It costs a ton of money to be a delegate

It’s pretty expensive to represent a state as a delegate to either political party’s national convention.

The GOP primary in Pennsylvania has helped to highlight that fact. In the Keystone State, which holds its vote on Tuesday, 54 “unbound” delegates will be elected to vote freely on the first ballot of the party’s big July convention in Cleveland.

Those delegates, who are elected three-per the state’s 18 congressional districts, only needed 250 signatures to earn a place on the ballot.

More than 160 did so. It has created what Rob Gleason, Pennsylvania’s GOP chairman and a nine-time convention veteran, told Business Insider is the deepest ballot he’s ever seen.

But it’s not as easy as turning over the signatures and winning an election.

Business Insider spoke with 65 of the 164 delegates running across the state. A number of them mentioned the exorbitant costs a delegate must pay out of pocket, calling it extreme.

“I can understand that,” Gleason said of their concern.

It starts with getting their name out to voters. The ballot in Pennsylvania will appear with just a list of names. It does not include notice of whether a candidate for delegate supports one of the three remaining GOP presidential hopefuls, will vote along with the congressional district or state, or is uncommitted.

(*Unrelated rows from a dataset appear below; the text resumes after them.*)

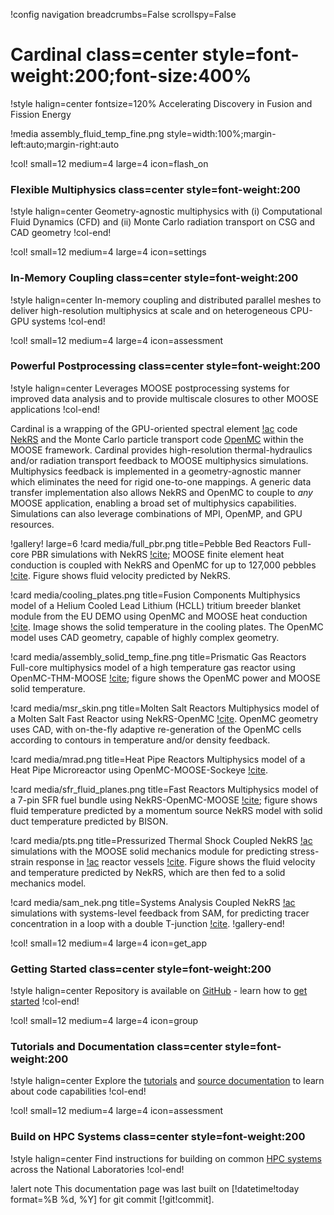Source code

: !config navigation breadcrumbs=False scrollspy=False

# Cardinal class=center style=font-weight:200;font-size:400%

!style halign=center fontsize=120%
Accelerating Discovery in Fusion and Fission Energy

!media assembly_fluid_temp_fine.png
  style=width:100%;margin-left:auto;margin-right:auto

!col! small=12 medium=4 large=4 icon=flash_on

### Flexible Multiphysics class=center style=font-weight:200

!style halign=center
Geometry-agnostic multiphysics with (i) Computational Fluid Dynamics (CFD)
and (ii) Monte Carlo radiation transport on CSG and CAD geometry
!col-end!

!col! small=12 medium=4 large=4 icon=settings

### In-Memory Coupling class=center style=font-weight:200

!style halign=center
In-memory coupling and distributed parallel meshes
to deliver high-resolution multiphysics at scale
and on heterogeneous CPU-GPU systems
!col-end!

!col! small=12 medium=4 large=4 icon=assessment

### Powerful Postprocessing class=center style=font-weight:200

!style halign=center
Leverages MOOSE postprocessing systems for improved data analysis and to
provide multiscale closures
to other MOOSE applications
!col-end!

Cardinal is a wrapping of the GPU-oriented spectral element [!ac](CFD) code
[NekRS](https://github.com/Nek5000/NekRS) and the Monte Carlo particle
transport code [OpenMC](https://github.com/openmc-dev/openmc) within the
MOOSE framework. Cardinal provides high-resolution
thermal-hydraulics and/or radiation transport feedback to MOOSE multiphysics
simulations. Multiphysics feedback is implemented in a geometry-agnostic manner
which eliminates
the need for rigid one-to-one mappings. A generic data transfer implementation
also allows NekRS and OpenMC to couple to *any* MOOSE application, enabling
a broad set of multiphysics capabilities. Simulations can also leverage combinations
of MPI, OpenMP, and GPU resources.

!gallery! large=6
!card media/full_pbr.png title=Pebble Bed Reactors
Full-core PBR simulations with NekRS [!cite](lan); MOOSE finite element heat conduction is coupled with NekRS and OpenMC for up to 127,000 pebbles [!cite](fischer_2021). Figure shows fluid velocity predicted by NekRS.

!card media/cooling_plates.png title=Fusion Components
Multiphysics model of a Helium Cooled Lead Lithium (HCLL) tritium breeder blanket module from the EU DEMO using OpenMC and MOOSE heat conduction [!cite](novak_2023). Image shows the solid temperature in the cooling plates. The OpenMC model uses CAD geometry, capable of highly complex geometry.

!card media/assembly_solid_temp_fine.png title=Prismatic Gas Reactors
Full-core multiphysics model of a high temperature gas reactor using OpenMC-THM-MOOSE [!cite](novak2022_cardinal); figure shows the OpenMC power and MOOSE solid temperature.

!card media/msr_skin.png title=Molten Salt Reactors
Multiphysics model of a Molten Salt Fast Reactor using NekRS-OpenMC [!cite](novak_2023). OpenMC geometry uses CAD, with on-the-fly adaptive re-generation of the OpenMC cells according to contours in temperature and/or density feedback.

!card media/mrad.png title=Heat Pipe Reactors
Multiphysics model of a Heat Pipe Microreactor using OpenMC-MOOSE-Sockeye [!cite](eltawila).

!card media/sfr_fluid_planes.png title=Fast Reactors
Multiphysics model of a 7-pin SFR fuel bundle using NekRS-OpenMC-MOOSE [!cite](novak2022); figure shows fluid temperature predicted by a momentum source NekRS model with solid duct temperature predicted by BISON.

!card media/pts.png title=Pressurized Thermal Shock
Coupled NekRS [!ac](CFD) simulations with the MOOSE solid mechanics module for predicting stress-strain response in [!ac](LWR) reactor vessels [!cite](yu_2022). Figure shows the fluid velocity and temperature predicted by NekRS, which are then fed to a solid mechanics model.

!card media/sam_nek.png title=Systems Analysis
Coupled NekRS [!ac](CFD) simulations with systems-level feedback from SAM, for predicting tracer concentration in a loop with a double T-junction [!cite](huxford2023).
!gallery-end!


!col! small=12 medium=4 large=4 icon=get_app

### Getting Started class=center style=font-weight:200

!style halign=center
Repository is available on [GitHub](https://github.com/neams-th-coe/cardinal) -
learn how to [get started](start.md)
!col-end!

!col! small=12 medium=4 large=4 icon=group

### Tutorials and Documentation class=center style=font-weight:200

!style halign=center
Explore the [tutorials](tutorials/index.md) and [source documentation](source/index.md)
to learn about code capabilities
!col-end!

!col! small=12 medium=4 large=4 icon=assessment

### Build on HPC Systems class=center style=font-weight:200

!style halign=center
Find instructions for building on common
[HPC systems](hpc.md) across the National Laboratories
!col-end!

!alert note
This documentation page was last built on [!datetime!today format=%B %d, %Y] for git commit [!git!commit].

“One of the most difficult things in running in a congressional district is communicating to all of them for a job that only lasts three months and is not paid for and you have to use your own money to participate,” Gleason said.

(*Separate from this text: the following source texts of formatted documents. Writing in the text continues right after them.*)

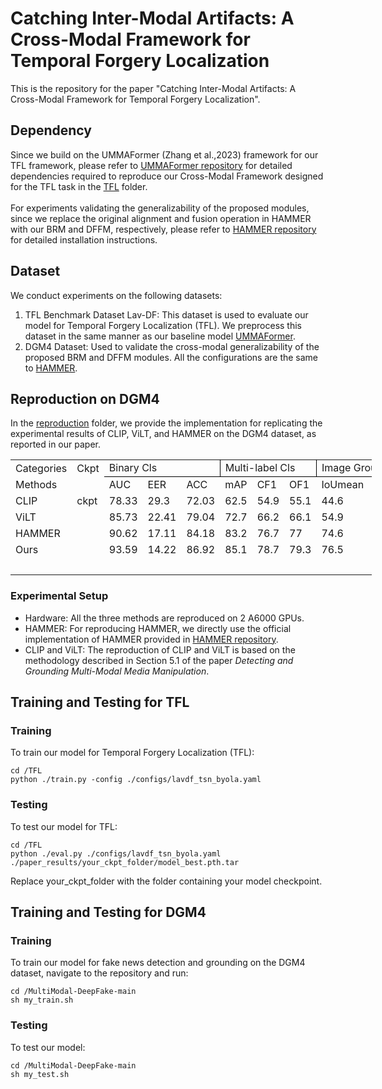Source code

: # Catching Inter-Modal Artifacts: A Cross-Modal Framework for Temporal Forgery Localization
This is the repository for the paper "Catching Inter-Modal Artifacts: A Cross-Modal Framework for Temporal Forgery Localization".

## Dependency
Since we build on the UMMAFormer (Zhang et al.,2023) framework for our TFL framework, please refer to [UMMAFormer repository](https://github.com/ymhzyj/UMMAFormer) for detailed dependencies required to reproduce our Cross-Modal Framework designed for the TFL task in the [TFL](./TFL) folder. <br> <br>
For experiments validating the generalizability of the proposed modules, since we replace the original alignment and fusion operation in HAMMER with our BRM and DFFM, respectively, please refer to [HAMMER repository](https://github.com/rshaojimmy/MultiModal-DeepFake) for detailed installation instructions.

## Dataset
We conduct experiments on the following datasets:
1. TFL Benchmark Dataset Lav-DF: This dataset is used to evaluate our model for Temporal Forgery Localization (TFL). We preprocess this dataset in the same manner as our baseline model [UMMAFormer](https://github.com/ymhzyj/UMMAFormer).
2. DGM4 Dataset: Used to validate the cross-modal generalizability of the proposed BRM and DFFM modules. All the configurations are the same to [HAMMER](https://github.com/rshaojimmy/MultiModal-DeepFake).

## Reproduction on DGM4
In the [reproduction](./reproduction) folder, we provide the implementation for replicating the experimental results of CLIP, ViLT, and HAMMER on the DGM4 dataset, as reported in our paper.

<table width="722.00" border="0" cellpadding="0" cellspacing="0" style="width:433.20pt;border-collapse:collapse;table-layout:fixed;">
   <colgroup>
      <col width="93.00" style="mso-width-source:userset;mso-width-alt:2720;">
      <col width="50.58" style="mso-width-source:userset;mso-width-alt:1479;">
      <col width="63.25" style="mso-width-source:userset;mso-width-alt:1850;">
      <col width="51.50" style="mso-width-source:userset;mso-width-alt:1506;">
      <col width="51.67" style="mso-width-source:userset;mso-width-alt:1511;">
      <col width="45.75" span="7" style="mso-width-source:userset;mso-width-alt:1338;">
      <col width="45.83" style="mso-width-source:userset;mso-width-alt:1340;">
      <col width="45.92" style="mso-width-source:userset;mso-width-alt:1343;">
   </colgroup>
   <tbody>
      <tr height="25.25" style="height:15.15pt;">
         <td class="xl65" height="25.25" width="93.00" style="height:15.15pt;width:55.80pt;" x:str="">Categories</td>
         <td class="xl65" width="50.58" style="width:30.35pt;" x:str="">Ckpt</td>
         <td class="xl65" width="166.42" colspan="3" style="width:99.85pt;border-right:1.0pt solid windowtext;border-bottom:1.0pt solid windowtext;" x:str="">Binary Cls</td>
         <td class="xl65" width="137.25" colspan="3" style="width:82.35pt;border-right:1.0pt solid windowtext;border-bottom:1.0pt solid windowtext;" x:str="">Multi-label Cls</td>
         <td class="xl65" width="137.25" colspan="3" style="width:82.35pt;border-right:1.0pt solid windowtext;border-bottom:1.0pt solid windowtext;" x:str="">Image Grounding</td>
         <td class="xl65" width="137.50" colspan="3" style="width:82.50pt;border-right:1.0pt solid windowtext;border-bottom:1.0pt solid windowtext;" x:str="">Text Grounding</td>
      </tr>
      <tr height="27.33" style="height:15.15pt;">
         <td class="xl66" height="27.33" style="height:15.15pt;" x:str="">Methods</td>
         <td class="xl66"></td>
         <td class="xl67" x:str="">AUC</td>
         <td class="xl67" x:str="">EER</td>
         <td class="xl67" x:str="">ACC</td>
         <td class="xl67" x:str="">mAP</td>
         <td class="xl68" x:str="">CF1</td>
         <td class="xl68" x:str="">OF1</td>
         <td class="xl68" x:str="">IoUmean</td>
         <td class="xl68" x:str="">IoU50</td>
         <td class="xl68" x:str="">IoU75</td>
         <td class="xl68" x:str="">Precision</td>
         <td class="xl68" x:str="">Recall</td>
         <td class="xl68" x:str="">F1</td>
      </tr>
      <tr height="25.25" style="height:15.15pt;">
         <td class="xl66" height="25.25" style="height:15.15pt;" x:str="">CLIP</td>
         <td class="xl66" x:str=""><a href="https://1drv.ms/u/c/39d9599dfa883d20/EaaEobf2eGdOvBky9Px3V1MBuwa7oeVlbg3XCQDrzb62cA" style="text-decoration:none; margin:0; padding:0;">ckpt</a></td>
         <td class="xl67" x:num="">78.33</td>
         <td class="xl67" x:num="">29.3</td>
         <td class="xl67" x:num="">72.03</td>
         <td class="xl67" x:num="62.469999999999999">62.5</td>
         <td class="xl67" x:num="54.909999999999997">54.9</td>
         <td class="xl67" x:num="55.060000000000002">55.1</td>
         <td class="xl67" x:num="44.579999999999998">44.6</td>
         <td class="xl67" x:num="44.520000000000003">44.5</td>
         <td class="xl67" x:num="44.509999999999998">44.5</td>
         <td class="xl67" x:num="56.68">56.7</td>
         <td class="xl67" x:num="31.170000000000002">31.2</td>
         <td class="xl67" x:num="40.219999999999999">40.2</td>
      </tr>
   <tr height="25.25" style="height:15.15pt;">
    <td class="xl66" height="25.25" style="height:15.15pt;" x:str="">ViLT</td>
    <td class="xl66"></td>
    <td class="xl67" x:num="">85.73</td>
    <td class="xl67" x:num="">22.41</td>
    <td class="xl67" x:num="">79.04</td>
    <td class="xl67" x:num="72.659999999999997">72.7</td>
    <td class="xl67" x:num="66.170000000000002">66.2</td>
    <td class="xl67" x:num="66.109999999999999">66.1</td>
    <td class="xl67" x:num="54.869999999999997">54.9</td>
    <td class="xl67" x:num="59.140000000000001">59.1</td>
    <td class="xl67" x:num="41.479999999999997">41.5</td>
    <td class="xl67" x:num="66.609999999999999">66.6</td>
    <td class="xl67" x:num="46.990000000000002">47</td>
    <td class="xl67" x:num="55.109999999999999">55.1</td>
   </tr>
   <tr height="25.25" style="height:15.15pt;">
    <td class="xl66" height="25.25" style="height:15.15pt;" x:str="">HAMMER</td>
    <td class="xl66"></td>
    <td class="xl67" x:num="">90.62</td>
    <td class="xl67" x:num="">17.11</td>
    <td class="xl67" x:num="">84.18</td>
    <td class="xl67" x:num="">83.2</td>
    <td class="xl67" x:num="76.709999999999994">76.7</td>
    <td class="xl67" x:num="77.010000000000005">77</td>
    <td class="xl67" x:num="74.640000000000001">74.6</td>
    <td class="xl67" x:num="81.689999999999998">81.7</td>
    <td class="xl67" x:num="74.560000000000002">74.6</td>
    <td class="xl69" x:num="74.739999999999995">74.7</td>
    <td class="xl67" x:num="63.460000000000001">63.5</td>
    <td class="xl67" x:num="68.640000000000001">68.6</td>
   </tr>
   <tr height="25.25" style="height:15.15pt;">
    <td class="xl66" height="25.25" style="height:15.15pt;" x:str="">Ours</td>
    <td class="xl66"></td>
    <td class="xl69" x:num="">93.59</td>
    <td class="xl69" x:num="">14.22</td>
    <td class="xl69" x:num="">86.92</td>
    <td class="xl69" x:num="85.120000000000005">85.1</td>
    <td class="xl69" x:num="78.670000000000002">78.7</td>
    <td class="xl69" x:num="79.280000000000001">79.3</td>
    <td class="xl69" x:num="76.469999999999999">76.5</td>
    <td class="xl69" x:num="83.379999999999995">83.4</td>
    <td class="xl69" x:num="76.450000000000003">76.5</td>
    <td class="xl67" x:num="72.540000000000006">72.5</td>
    <td class="xl69" x:num="70.629999999999995">70.6</td>
    <td class="xl69" x:num="71.569999999999993">71.6</td>
   </tr>
   <tr height="24" style="height:14.40pt;mso-height-source:userset;mso-height-alt:288;">
    <td class="xl70" height="24" colspan="14" style="height:14.40pt;border-right:none;border-bottom:none;" x:str=""><span style="mso-spacerun:yes;">&nbsp;</span></td>
   </tr>
   <!--[if supportMisalignedColumns]-->
    <tr width="0" style="display:none;">
     <td width="93" style="width:56;"></td>
     <td width="51" style="width:30;"></td>
     <td width="63" style="width:38;"></td>
     <td width="52" style="width:31;"></td>
     <td width="52" style="width:31;"></td>
     <td width="46" style="width:27;"></td>
     <td width="46" style="width:28;"></td>
     <td width="46" style="width:28;"></td>
    </tr>
   <!--[endif]-->
  </tbody></table>
  
### Experimental Setup
- Hardware: All the three methods are reproduced on 2 A6000 GPUs.
- HAMMER: For reproducing HAMMER, we directly use the official implementation of HAMMER provided in [HAMMER repository](https://github.com/rshaojimmy/MultiModal-DeepFake).
- CLIP and ViLT: The reproduction of CLIP and ViLT is based on the methodology described in Section 5.1 of the paper *Detecting and Grounding Multi-Modal Media Manipulation*. 

## Training and Testing for TFL
### Training
To train our model for Temporal Forgery Localization (TFL):
```
cd /TFL
python ./train.py -config ./configs/lavdf_tsn_byola.yaml
```
### Testing
To test our model for TFL:
```
cd /TFL
python ./eval.py ./configs/lavdf_tsn_byola.yaml ./paper_results/your_ckpt_folder/model_best.pth.tar
```
Replace your_ckpt_folder with the folder containing your model checkpoint.

## Training and Testing for DGM4
### Training
To train our model for fake news detection and grounding on the DGM4 dataset, navigate to the repository and run:
```
cd /MultiModal-DeepFake-main
sh my_train.sh
```
### Testing
To test our model:
```
cd /MultiModal-DeepFake-main
sh my_test.sh
```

He said the best way to get your platform out to the voters is via a mailing across the district.

That can cost “upwards of $15,000,” he added, noting that some candidates running on the same platform will join together and split the cost.

Once elected, a candidate will have to pay for their own travel to Cleveland and for their hotel room.

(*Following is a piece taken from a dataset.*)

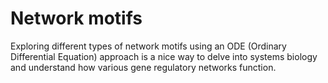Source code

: # Network motifs
Exploring different types of network motifs using an ODE (Ordinary Differential Equation) approach is a nice way to delve into systems biology and understand how various gene regulatory networks function.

A letter sent from the Republican Party of Pennsylvania to delegates, provided to Business Insider by one of the delegate candidates on the ballot, outlined the high costs.

Delegates will have to spend more than $1,250 on hotel accommodations, according to estimates from the letter ($250 per night for at least five nights).

They will also have to either transport themselves to Cleveland or use transportation provided by the state party. However, the latter option is only available for “dues paying members of the Pennsylvania Delegation,” the letter read.

Those dues total $500 per person that the party said is required to “participate in Pennsylvania Delegation activities.”

As one candidate for delegate put it, the total costs discourage “less-wealthy delegate candidates from actively campaigning.”